Start of DOCUMENT PASSAGE
Swedish-American oceanographer

Björn Kjerfve is a Swedish-American oceanographer. Kjerfve's expertise is in coastal and estuarine physical oceanography. He has served at the University of South Carolina, Texas A&M University, and the American University of Sharjah.

Kjerfve's publications are collected by libraries worldwide. He has published 12 books and more than 250 scientific journal papers, book chapters, and reports.

In 2013, the Brazilian Academy of Sciences elected Kjerfve as a corresponding member.

== Early life and education ==

Kjerfve was born and raised in Skövde, Sweden. He won a one-year Rotary Scholarship to study at Georgia Southern College, remaining there by paying his way on a tennis scholarship, and graduating with a bachelor of arts in mathematics. He continued his studies at the University of Washington in Seattle, earning a master of science degree in oceanography. He went on to earn a Ph.D. in marine sciences from Louisiana State University.

== Career ==
Kjerfve served as president of the World Maritime University in Malmo, Sweden, for five years, before becoming the chancellor of American University of Sharjah (AUS), in 2014.
End of DOCUMENT PASSAGE
Start of MATERIAL PROVIDED
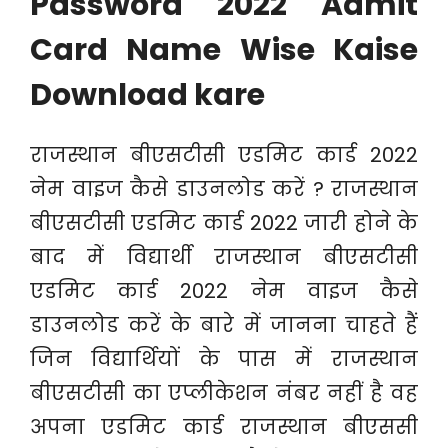
Password 2022 Admit
Card Name Wise Kaise
Download kare
राजस्थान बीएसटीसी एडमिट कार्ड 2022
नेम वाइज कैसे डाउनलोड करें ? राजस्थान
बीएसटीसी एडमिट कार्ड 2022 जारी होने के
बाद में विद्यार्थी राजस्थान बीएसटीसी
एडमिट कार्ड 2022 नेम वाइज कैसे
डाउनलोड करें के बारे में जानना चाहते हैं
जिन विद्यार्थियों के पास में राजस्थान
बीएसटीसी का एप्लीकेशन नंबर नहीं है वह
अपना एडमिट कार्ड राजस्थान बीएससी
End of MATERIAL PROVIDED
**SET OF TASKS**
1 > From the passage on Björn Kjerfve, extract the words from "Kjerfve's publications are" to "a corresponding member.".
2 > Render this sentence from the passage on Björn Kjerfve in Spanish: "Kjerfve was born and raised in Skövde, Sweden."
3 > List every academic degree that the passage on Björn Kjerfve says he earned.

**RESPONSES TO THE EXERCISE**
1 >
Kjerfve's publications are collected by libraries worldwide. He has published 12 books and more than 250 scientific journal papers, book chapters, and reports.

In 2013, the Brazilian Academy of Sciences elected Kjerfve as a corresponding member.

2 > Kjerfve nació y se crió en Skövde, Suecia.

3 >
- Bachelor of arts in mathematics
- Master of science in oceanography
- Ph.D. in marine sciences